Çalışma talimatları:
• a. Aşağıdaki (i), (ii) ve (iii) ifadelerinin Gezi olaylarıyla ilgili metinle uyuşup uyuşmadığını belirtin, her biri için evet ya da hayır deyip kararı belirleyen sözleri metinden aynen aktarın. (i) Protestolarda birçok yurttaş hayatını kaybetmiştir. (ii) Mahkeme'ye 35 kadar makale sunulmuştur. (iii) İncelenen çalışmalara göre eylemler tek bir merkezden yönetilmiştir.
• b. Gezi olaylarıyla ilgili metne göre Ethem Sarısülük nasıl hayatını kaybetmiştir?
• c. Gezi olaylarıyla ilgili metni, son cümlesinden sonra gelecek biçimde sürdürün.

== Sağlanan metin

Mütalaada Gezi protestoları sırasındaki ölümlere, “birçok vatandaşımız yaşamını yitirdi” şeklinde tek bir cümleyle yer verilmiş. Protestolarda birçok vatandaşımız yaralandı ancak birçok değil birkaç yurttaşımız hayatını kaybetti. Bu birkaç yurttaşımızın kim olduklarını belirtmeye ve hayatlarını nasıl kaybettiklerini anlatmaya gerek duyulmaması ölümleri sıradanlaştırıyor, adeta mala verilen zararın uzantısı haline getiriyor.
Mütalaada anlatılmayan acı gerçek; Ethem Sarısülük’ün gösteri sırasında polis kurşunuyla, Abdullah Cömert ve Berkin Elvan’nın başlarına isabet eden gaz fişekleriyle, Zeynep Eryaşar, Selim Önder, Serdar Kalakal ve İrfan Tuna’nın yoğun biber gazına maruz kalmalarının etkisiyle ve Ali İsmail Korkmaz’ın polis memurlarının da karıştığı fiziki saldırı sonucu hayatlarını kaybettikleridir.
Kalkışma teorisine halel gelmesin diye güvenlik güçlerinin orantısız ve kural dışı gaz kullanımını, bunların yol açtığı ölümleri ve ağır yaralanmaları görmezlikten gelen bir Gezi olayları anlatısı, insan haklarına ve sakıncalı görülen insanların hayatlarına değer vermeyen bir anlayışı yansıtmaktadır. 4,5 yıldır benim özgür yaşama hakkımın gasp edilmesine yol açan yargısal eylemlerin yansıttığı gibi.
Gezi Olayları, pek çok ulusal ve uluslararası akademik çalışmaya da konu olmuştu. Önemli dergiler ve saygın yayınevleri tarafından yayınlanmış derlemelerde yer alan 35 kadar makaleyi inceleyip Mahkeme’ye sunmuştuk.
Makalelerin paylaştığı temel gözlem, Gezi Olayları’nın plansız ve beklenmedik bir şekilde ortaya çıktığıdır.
Organizasyon biçimi açısından da bütün çalışmalarda vurgulanan nokta, eylemlerin, “yatay”, “bir merkeze bağlı olmayan”, “lidersiz” özellikte olmalarıdır.
Sonuç olarak, bugüne kadar yapılmış bilimsel nitelikli araştırma ve değerlendirmelerin hiçbirinde Gezi Olayları’nın Hükümet’i devirmeye yönelik önceden planlanmış ve yabancı güçlerin desteğiyle yürütülmüş olduklarına dair bir tez öne sürülmemiştir.

====
== Sunulan veriler

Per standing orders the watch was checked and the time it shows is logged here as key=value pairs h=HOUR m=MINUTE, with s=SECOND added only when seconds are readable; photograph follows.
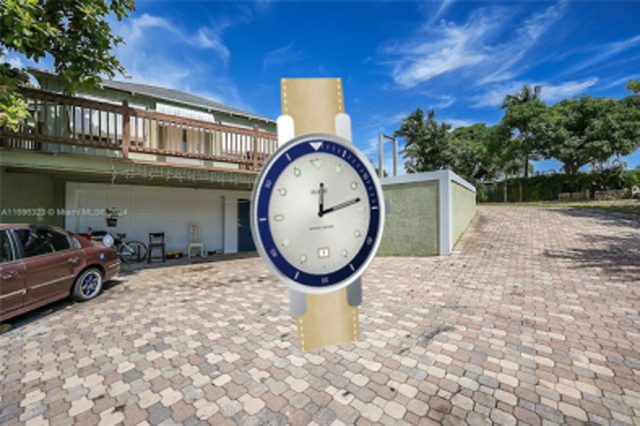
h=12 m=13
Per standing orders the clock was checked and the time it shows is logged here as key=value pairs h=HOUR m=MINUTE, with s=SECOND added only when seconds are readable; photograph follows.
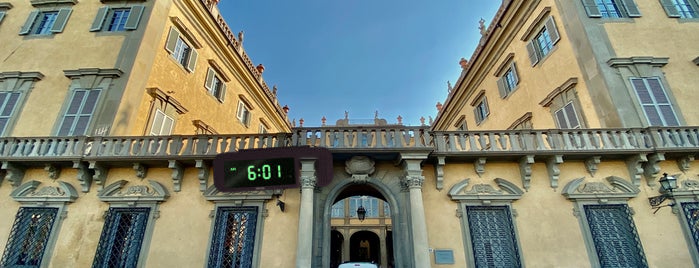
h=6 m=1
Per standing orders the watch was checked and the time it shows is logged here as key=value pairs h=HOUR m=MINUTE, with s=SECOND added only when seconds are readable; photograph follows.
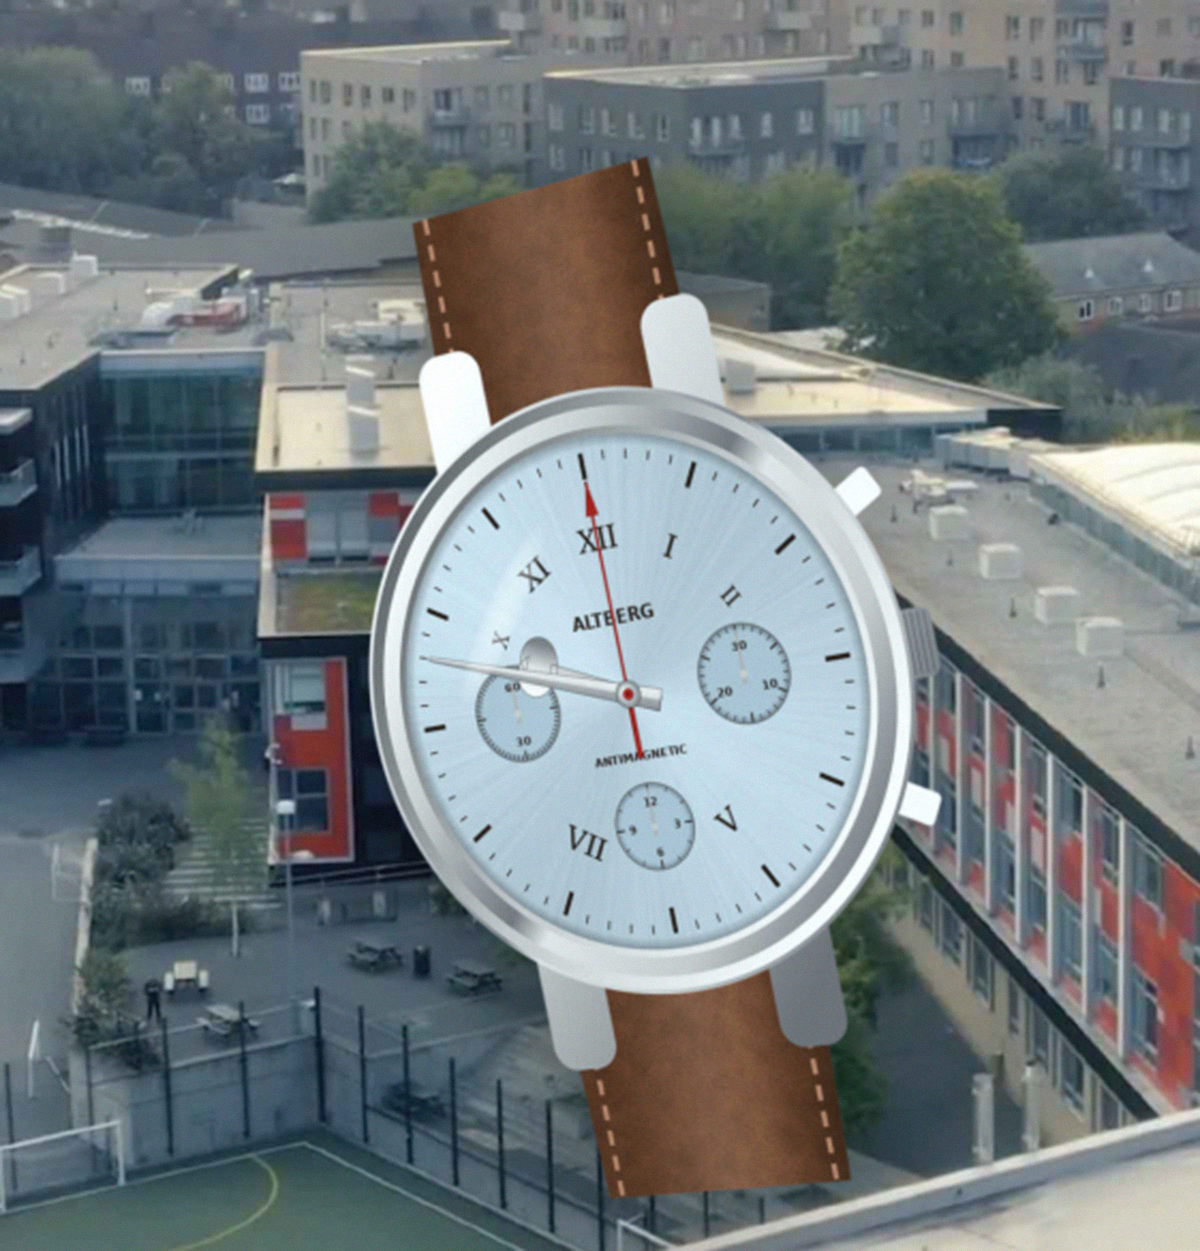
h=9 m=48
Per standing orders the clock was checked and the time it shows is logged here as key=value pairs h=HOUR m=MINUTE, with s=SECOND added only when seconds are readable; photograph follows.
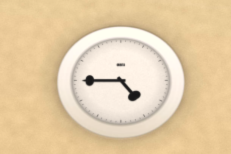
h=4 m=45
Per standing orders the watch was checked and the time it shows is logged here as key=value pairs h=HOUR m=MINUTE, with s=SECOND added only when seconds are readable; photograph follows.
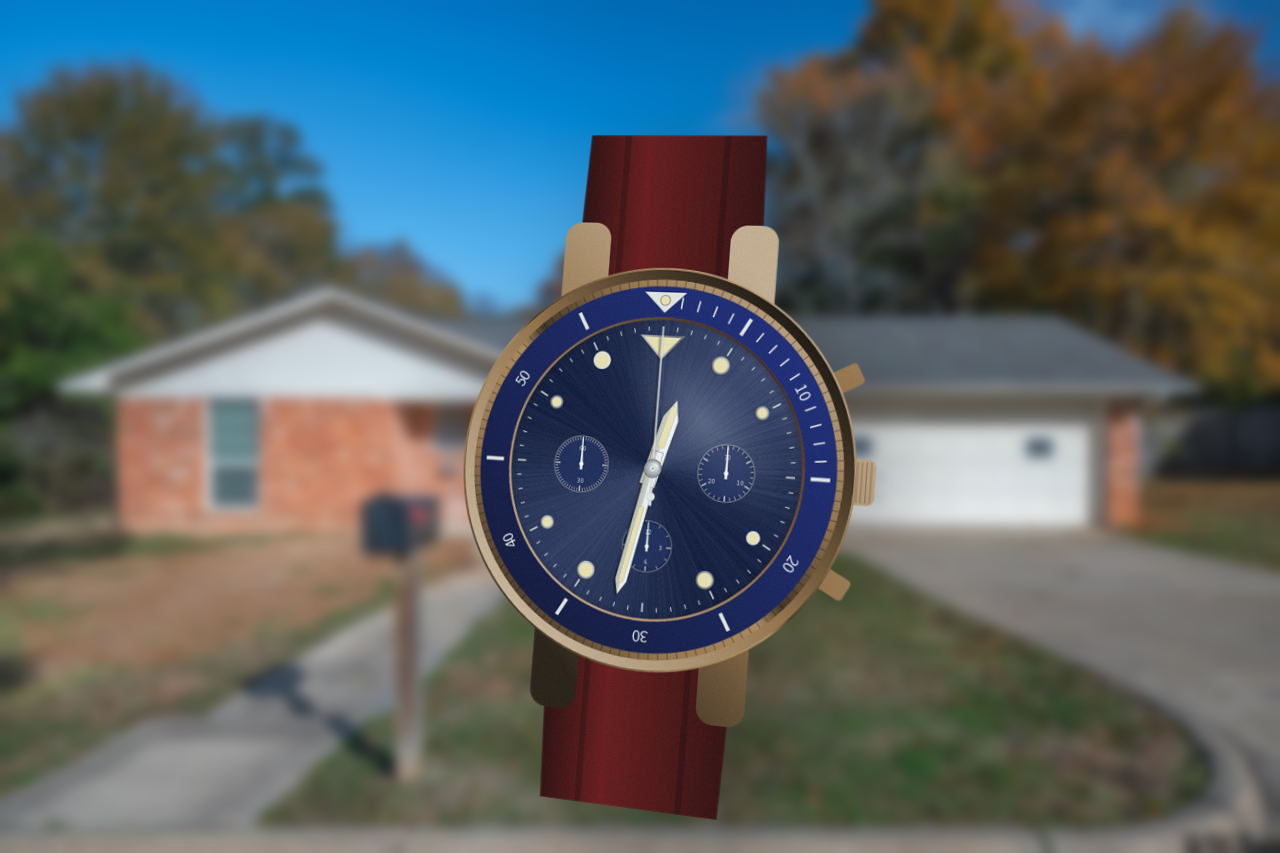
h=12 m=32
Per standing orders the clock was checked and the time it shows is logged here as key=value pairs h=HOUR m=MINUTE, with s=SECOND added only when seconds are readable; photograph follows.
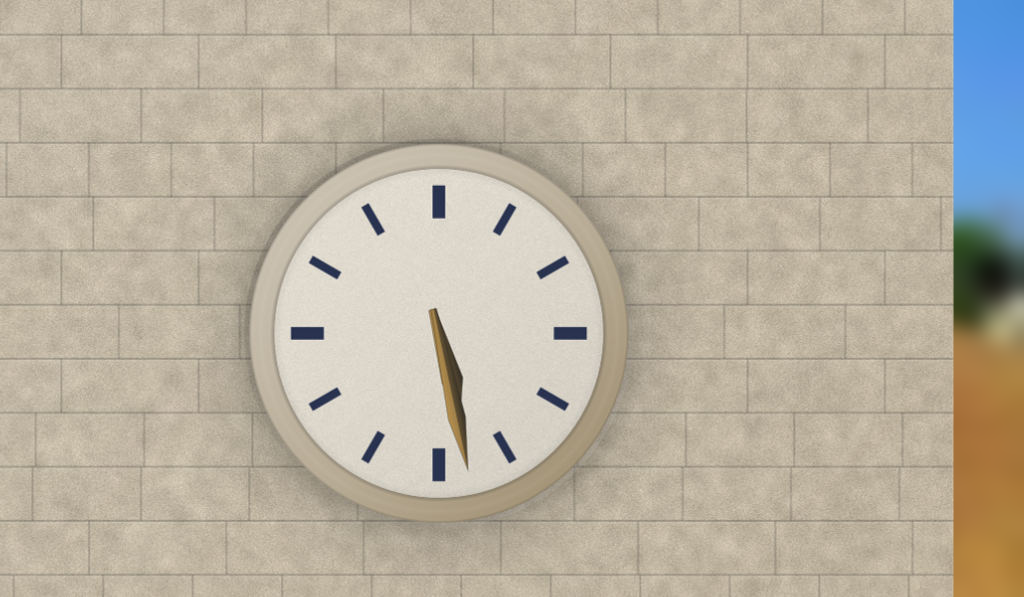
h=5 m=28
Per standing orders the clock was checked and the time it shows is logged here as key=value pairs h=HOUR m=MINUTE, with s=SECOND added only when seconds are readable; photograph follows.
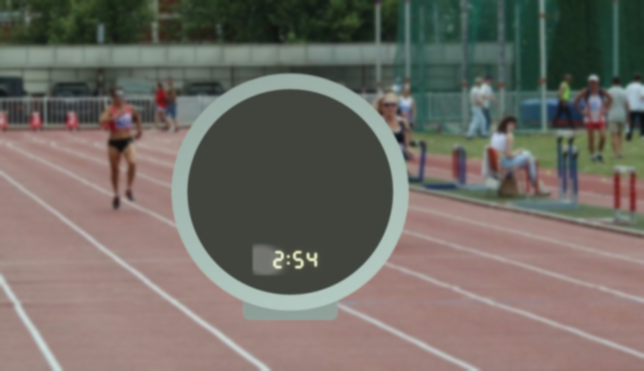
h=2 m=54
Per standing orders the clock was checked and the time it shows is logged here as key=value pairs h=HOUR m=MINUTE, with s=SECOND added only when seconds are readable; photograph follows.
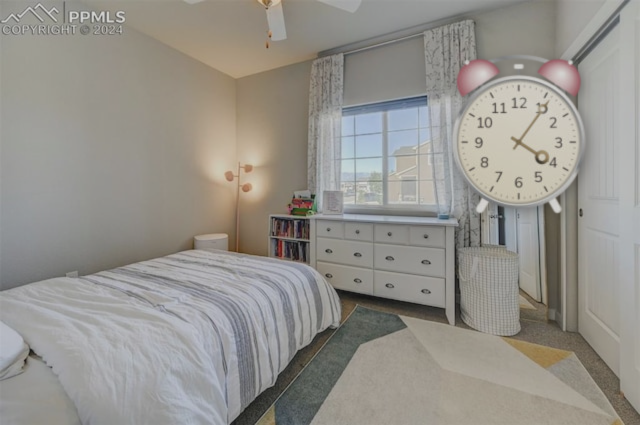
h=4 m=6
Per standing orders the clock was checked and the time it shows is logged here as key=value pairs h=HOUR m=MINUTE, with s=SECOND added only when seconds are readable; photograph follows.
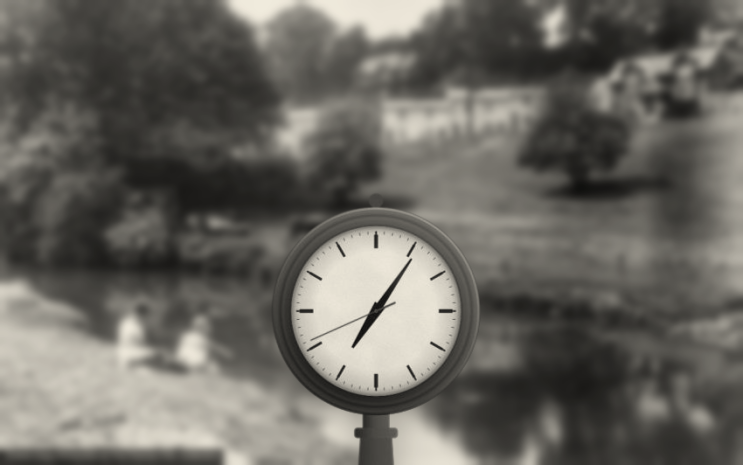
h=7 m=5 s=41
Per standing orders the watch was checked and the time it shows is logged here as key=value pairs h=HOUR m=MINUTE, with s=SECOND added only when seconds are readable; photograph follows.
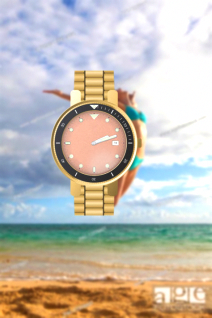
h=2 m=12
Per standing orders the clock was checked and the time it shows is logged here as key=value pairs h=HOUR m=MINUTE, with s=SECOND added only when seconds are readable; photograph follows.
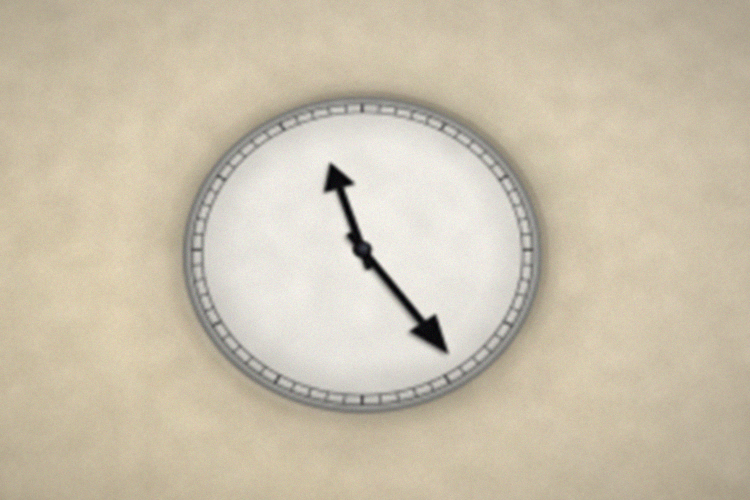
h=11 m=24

====

Görevlere yanıtlar:
• a.
(i) Hayır: «birçok değil birkaç yurttaşımız hayatını kaybetti»
(ii) Evet: «35 kadar makaleyi inceleyip Mahkeme’ye sunmuştuk»
(iii) Hayır: «eylemlerin, “yatay”, “bir merkeze bağlı olmayan”, “lidersiz” özellikte olmalarıdır»

• b. Gösteri sırasında polis kurşunuyla hayatını kaybetmiştir.

• c.
İçişleri Bakanlığı bilgilerine göre 80 ilde 3 milyonu aşkın kişinin katıldığı, 164’üne kanunsuz hale dönüştüğü gerekçesiyle müdahale edildiği, 5500 eylem/etkinliğin bir merkezden organize edilen bir kalkışma olduğu teorisi, siyasi amaçlara hizmet eden, hukuki ve mantıki temelden yoksun bir iddiadır. Benim bu eylemleri planladığım, organize ettiğim, yönettiğim; Gezi Parkı’na bir masa, bir hoparlör, poğaça ve eczaneden alınan ağız maskeleri götürerek kalkışmanın maddi ihtiyaçlarını karşılamış olduğum; iki kişiyle birkaç telefon görüşmesi yaparak aralarında siyasi partilerin de bulunduğu 70’e yakın kuruluşun oluşturduğu Taksim Dayanışması Platformu’nu yönlendirmiş olduğum da saçmalık düzeyinde bir iddiadır.
İddianamede ne örgüt yöneticisi olduğumla ilgili ne de planlanmış bir kalkışmadan haberim olduğuna dair hiçbir bulgu ortaya konmadığından, bu iddialar aşırı derecede gerçeklikten kopuk ve mantığa aykırı olduklarından, mütalaada, üzerime suç yamayabilme amacıyla yeni tanımlara yer verilmiş.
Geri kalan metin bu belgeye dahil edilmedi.